Gros plan sur grand écran: une mappemonde circulaire qui ne cessera de s’animer tout au long du film pour localiser les incessants voyages à travers les frontières. Une véritable odyssée qui ne s’est pas encore achevée, et qui ne s’achèvera peut-être jamais, à la différence de celle d’Ulysse. Les personnages font leur apparition l’un à la suite de l’autre, tandis que le fil cinématographique se déroule. Un arbre généalogique présenté dans la simplicité d’une animation technologique, censée être visionnée en 3D. Le spectateur commence à se familiariser avec les membres de la famille Jamal Eddine, le grand-père, les oncles et les tantes, les beaux-frères et les belles-filles, les cousins et les cousines, les frères et les sœurs. Et un focus sur certains d’entre eux qui, face à la caméra, dérouleront le fil de leur histoire, de leurs souvenirs, de leurs multiples pérégrinations.

 

Un point de vue objectif
Le plus intéressant peut-être des membres de la famille Jamal Eddine est celui qui n’apparaît pas à l’écran, celui qui a refusé de prendre part à ce projet, celui dont la présence est tellement elliptique qu’elle en devient imposante: l’oncle Yehya qui s’est réfugié à Paris depuis tellement longtemps et qui n’a jamais refoulé la terre de ses origines. Se couper de ses racines parce qu’elles portent les effluves de la déception amère, des regrets jamais confessés, de ce qui ne peut être dit, cerné ou même identifié clairement. Le sel de l’amertume.
Iraqi Odyssey, qui représentera la Suisse aux Oscars 2016, dans la catégorie du meilleur film étranger, aurait peut-être gagné à être serré davantage; trois heures de temps c’est à peine suffisant pour retracer une odyssée interminable, mais pour le spectateur, le temps réel reste mesurable.

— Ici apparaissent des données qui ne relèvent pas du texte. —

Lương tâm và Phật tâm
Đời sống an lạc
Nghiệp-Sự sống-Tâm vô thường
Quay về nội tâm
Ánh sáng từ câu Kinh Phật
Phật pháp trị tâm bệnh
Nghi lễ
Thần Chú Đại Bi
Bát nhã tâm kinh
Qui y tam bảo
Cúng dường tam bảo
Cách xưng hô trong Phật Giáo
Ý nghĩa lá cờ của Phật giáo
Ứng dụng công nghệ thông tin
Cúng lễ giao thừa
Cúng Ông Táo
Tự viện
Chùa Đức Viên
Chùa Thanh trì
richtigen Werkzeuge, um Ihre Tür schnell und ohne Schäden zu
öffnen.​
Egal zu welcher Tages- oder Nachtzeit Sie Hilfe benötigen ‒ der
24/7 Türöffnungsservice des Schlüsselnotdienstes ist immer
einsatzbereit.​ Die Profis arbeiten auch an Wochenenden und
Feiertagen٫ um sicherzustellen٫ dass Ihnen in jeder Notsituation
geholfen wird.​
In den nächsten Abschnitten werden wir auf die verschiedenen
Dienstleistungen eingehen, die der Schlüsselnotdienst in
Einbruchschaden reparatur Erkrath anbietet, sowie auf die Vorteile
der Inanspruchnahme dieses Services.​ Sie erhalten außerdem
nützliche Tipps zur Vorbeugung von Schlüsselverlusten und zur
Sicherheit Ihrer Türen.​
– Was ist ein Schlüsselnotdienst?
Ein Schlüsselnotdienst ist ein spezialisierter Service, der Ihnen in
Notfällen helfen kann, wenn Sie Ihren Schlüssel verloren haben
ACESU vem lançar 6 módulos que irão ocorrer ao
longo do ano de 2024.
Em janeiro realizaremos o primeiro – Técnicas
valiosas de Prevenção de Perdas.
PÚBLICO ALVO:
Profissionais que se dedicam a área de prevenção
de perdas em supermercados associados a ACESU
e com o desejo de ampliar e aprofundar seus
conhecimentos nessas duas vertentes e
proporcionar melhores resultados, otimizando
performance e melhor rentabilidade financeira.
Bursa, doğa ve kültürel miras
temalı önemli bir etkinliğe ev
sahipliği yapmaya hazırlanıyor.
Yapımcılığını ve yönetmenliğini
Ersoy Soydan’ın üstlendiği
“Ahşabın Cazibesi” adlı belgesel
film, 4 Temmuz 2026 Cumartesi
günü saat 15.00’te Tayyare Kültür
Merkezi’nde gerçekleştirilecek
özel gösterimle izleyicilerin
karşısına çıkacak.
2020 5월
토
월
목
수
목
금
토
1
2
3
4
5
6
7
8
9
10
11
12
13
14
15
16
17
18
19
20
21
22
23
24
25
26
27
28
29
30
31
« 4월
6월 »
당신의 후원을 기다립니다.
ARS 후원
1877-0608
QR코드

Qu’importe, ce n’est qu’un détail.
Samir réussit à garder un œil lucide sur tout ce qui se raconte; le pouvoir des mots, loin de tout sentimentalisme, de tout pathos, de toute misère. Une caméra objective qui accroche les émotions sans aucun débordement. Une caméra qui tisse aux mots des images d’archives, des images photographiques, des séquences de cinéma international. A l’instar de ces extraits du film Ulysses de Mario Camerini (1955) qui ne cessent de revenir en arrière-plan. Un processus qui se répètera à plusieurs reprises avec des films différents, à majorité en noir et blanc. Les références du réalisateur, les rappels d’images et de mots sont bel et bien cinématographiques. Le cinéma dans le cinéma, une mise en abyme qui conforte l’idée d’un passé qui ressemble plus à un rêve.
Pour un public occidental, c’est peut-être l’étonnement de voir un Irak moderne, progressiste, qui a existé il y a environ un demi-siècle, alors que le pays actuellement ne renvoie qu’aux pires images de massacre, de fanatisme et d’obscurantisme, diffusées par les médias. Pour les Libanais, le film sonne un peu comme un rappel de notre propre histoire, de celle de notre pays il y a des années de cela, il n’y a pas très longtemps encore, ce Liban qui était surnommé la Suisse du Moyen-Orient. Iraqi Odyssey, encore un film qui se positionne dans cette trajectoire d’un regard jeté dans le rétroviseur. Est-ce désormais la seule voie qui nous reste? De toujours regarder en arrière, pour montrer et se rappeler notre passé glorieux? Certes, une lecture et une relecture de l’Histoire c’est une nécessité, mais qui reste insuffisante. En attendant que l’espoir perdure ou qu’il se rompe définitivement… L’appel ne peut émaner que de l’intérieur… Et c’est ce que suggère Iraqi Odyssey.